The IAAF and the International Olympic Commission (IOC) requested Semenya take a “gender verification test” – details regarding the nature of this test remain undisclosed. Following this, the IAAF and the IOC modified their policy on “gender verification”, which had beforehand been vague, to include limitations on testosterone levels for those competing in womens sports. As a result, Semenya was banned from competition between November of 2009 and July of 2010.  

In 2015, the IAAF and IOC policies were overturned by the Court of Arbitration for Sport (CAS) following an appeal by Dutee Chand, a sprinter from India who was also barred from competition in female athletic events due to hyperandrogenism. At the Rio Olympics, with the ban no longer in place, Semenya was able to live up to her potential and became a gold medalist. However, not everyone was happy with her win and the intrusive discussion surrounding her gender was reopened.

Regardless of the outcome of the IAAF and IOC deliberations over acceptable testosterone levels in women athletes, Semenya is a woman. However, institutional policies refused to allow Semenya the right to self-determination and identification. To say that she could not compete in women’s events because her testosterone levels were too high was to directly tell her, “no, you are not a woman.” If IAAF and IOC policies dictate that a female-identifying person with high testosterone levels is not a woman, they are immediately taking away the right to self-identification from trans women, gender nonconforming women and femmes, or any women with high testosterone levels that would potentially want to compete in sports.

The IAAF should be more concerned with elite athletes consciously and willingly taking drugs to alter their performance than with marginalising an individual who has no control over their physiology. Trying to alter someone’s body to conform to what they deem is a level of testosterone acceptable for women to have is outrageous. The Russian team faced no consequences for their substance usage, but a woman simply trying to compete to the best of her abilities was scrutinised, publicly shamed in the media for her appearance and hormone levels, and had her identity questioned for over five years.

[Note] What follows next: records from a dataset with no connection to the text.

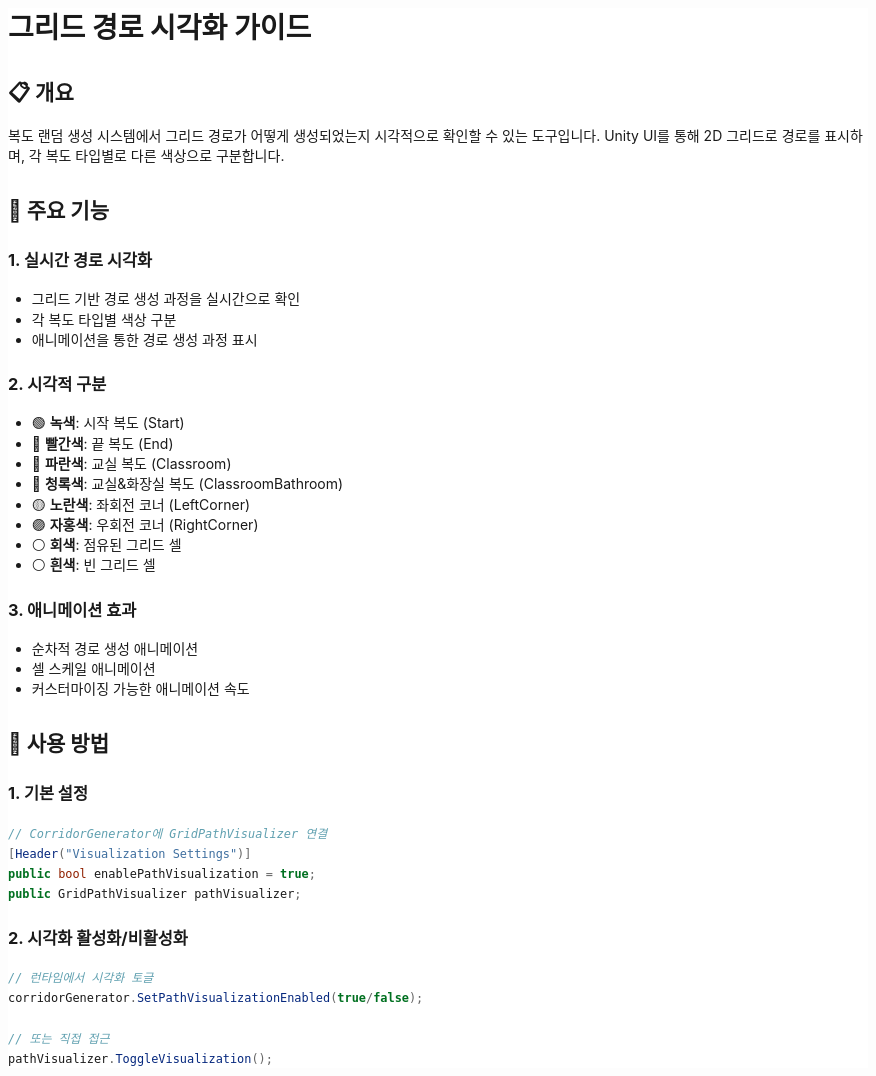 # 그리드 경로 시각화 가이드

## 📋 개요

복도 랜덤 생성 시스템에서 그리드 경로가 어떻게 생성되었는지 시각적으로 확인할 수 있는 도구입니다. Unity UI를 통해 2D 그리드로 경로를 표시하며, 각 복도 타입별로 다른 색상으로 구분합니다.

## 🎯 주요 기능

### 1. **실시간 경로 시각화**
- 그리드 기반 경로 생성 과정을 실시간으로 확인
- 각 복도 타입별 색상 구분
- 애니메이션을 통한 경로 생성 과정 표시

### 2. **시각적 구분**
- 🟢 **녹색**: 시작 복도 (Start)
- 🔴 **빨간색**: 끝 복도 (End)  
- 🔵 **파란색**: 교실 복도 (Classroom)
- 🔷 **청록색**: 교실&화장실 복도 (ClassroomBathroom)
- 🟡 **노란색**: 좌회전 코너 (LeftCorner)
- 🟣 **자홍색**: 우회전 코너 (RightCorner)
- ⚪ **회색**: 점유된 그리드 셀
- ⚪ **흰색**: 빈 그리드 셀

### 3. **애니메이션 효과**
- 순차적 경로 생성 애니메이션
- 셀 스케일 애니메이션
- 커스터마이징 가능한 애니메이션 속도

## 🚀 사용 방법

### 1. **기본 설정**

```csharp
// CorridorGenerator에 GridPathVisualizer 연결
[Header("Visualization Settings")]
public bool enablePathVisualization = true;
public GridPathVisualizer pathVisualizer;
```

### 2. **시각화 활성화/비활성화**

```csharp
// 런타임에서 시각화 토글
corridorGenerator.SetPathVisualizationEnabled(true/false);

// 또는 직접 접근
pathVisualizer.ToggleVisualization();
```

It seems wholly unfair to discriminate against someone like Semenya, who has trained hard for her medals, on the basis that her testosterone levels give her some sort of “advantage” – an argument that has been disproved by geneticists and Athletic authorities within the past year. To claim that keeping Semenya out of the game was done in order to “protect” her competitors  from an athlete with an “unfair advantage” is both paternalistic and discriminatory. Moreover, it is simply a show of bad sportspersonship.